Speaking of "evil generated by mild-mannered types," Romano writes that Rand misrepresented Kant: "Her claim that Kant believe we owe moral duty only to others, not oneself, utterly distorted his work, as shown in a 1952 article by the scholar Julius Ebbinghaus." With this, though, it should be noted that Romano takes care to distinguish Rand's usage of the word "altruism":
"To be fair, by altruism Rand did not mean 'kindness, good will or respect for the rights of others--' three things she claims altruism makes impossible.
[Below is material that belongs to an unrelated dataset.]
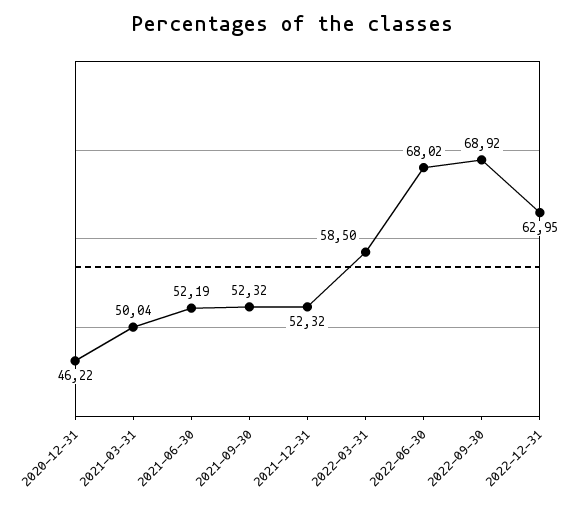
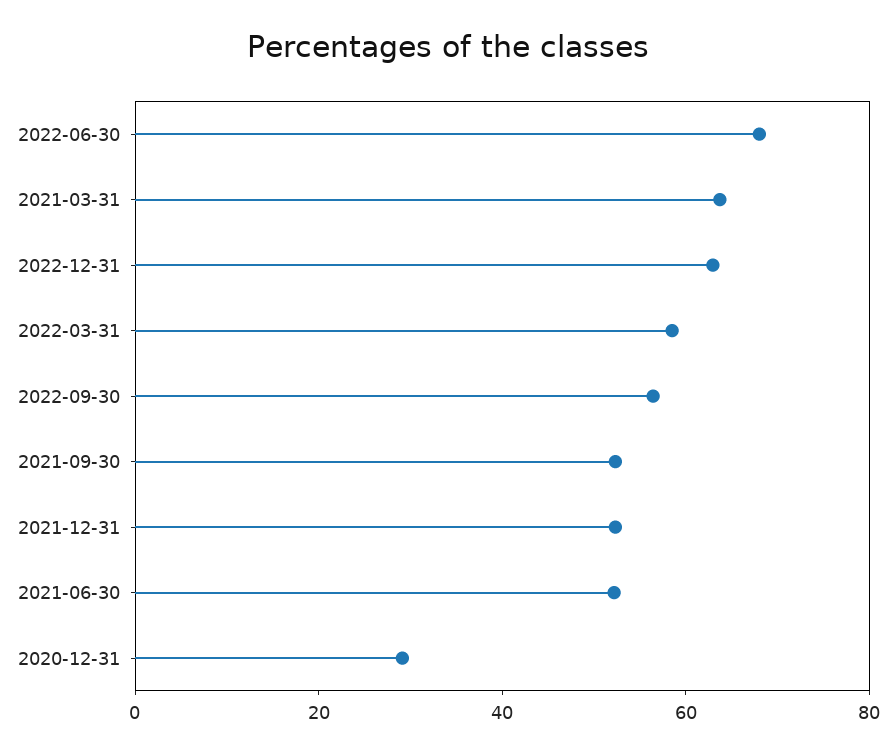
2020-12-31: 46.22 -> 30
2021-03-31: 50.04 -> 65
2022-09-30: 68.92 -> 55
Instead, she meant the principle 'that man has no right to exist for his own sake, that service to others is the only justification of his existence and his self-sacrifice is his highest moral duty, virtue and valor.' Since self-sacrifice meant to her 'self-immolation,' and reason dictates that man choose a morality that sustains his life, reason and altruism were 'incompatible.'"
These passages had potential, but there is more from Rand that has more bearing on his thesis: for example, this quote from Philosophy: Who Needs It, in the last chapter, "Don't Let It Go":
"Americans are anti-intellectual (with good grounds, in view of current specimens), yet they have a profound respect for knowledge and education (which is being shaken now). They are self-confident, trusting, generous, enormously benevolent and innocent....Europeans believe in Original Sin, i.e., man's innate depravity; Americans do not. Americans see man as a value--as clean, free, creative, rational. But the American view of man has not been expressed or upheld in philosophical terms (not since the time of our first Founding Father, Aristotle; see his description of the 'magnanimous man')."
While it's noteworthy to see Rand discussed in the conversation at all, at this point, we don't need another biography; Romano doesn't add anything new to the conversation, and a brief bio would have sufficed. I'd have been more interested to see how Romano would address her ideas about America's philosophical issues in relation to his own theory that America is, indeed, philosophical. Even if it would have been critical, a more direct discussion of Rand's ideas of "America the Unphilosophical," which would have better suited the book's thesis.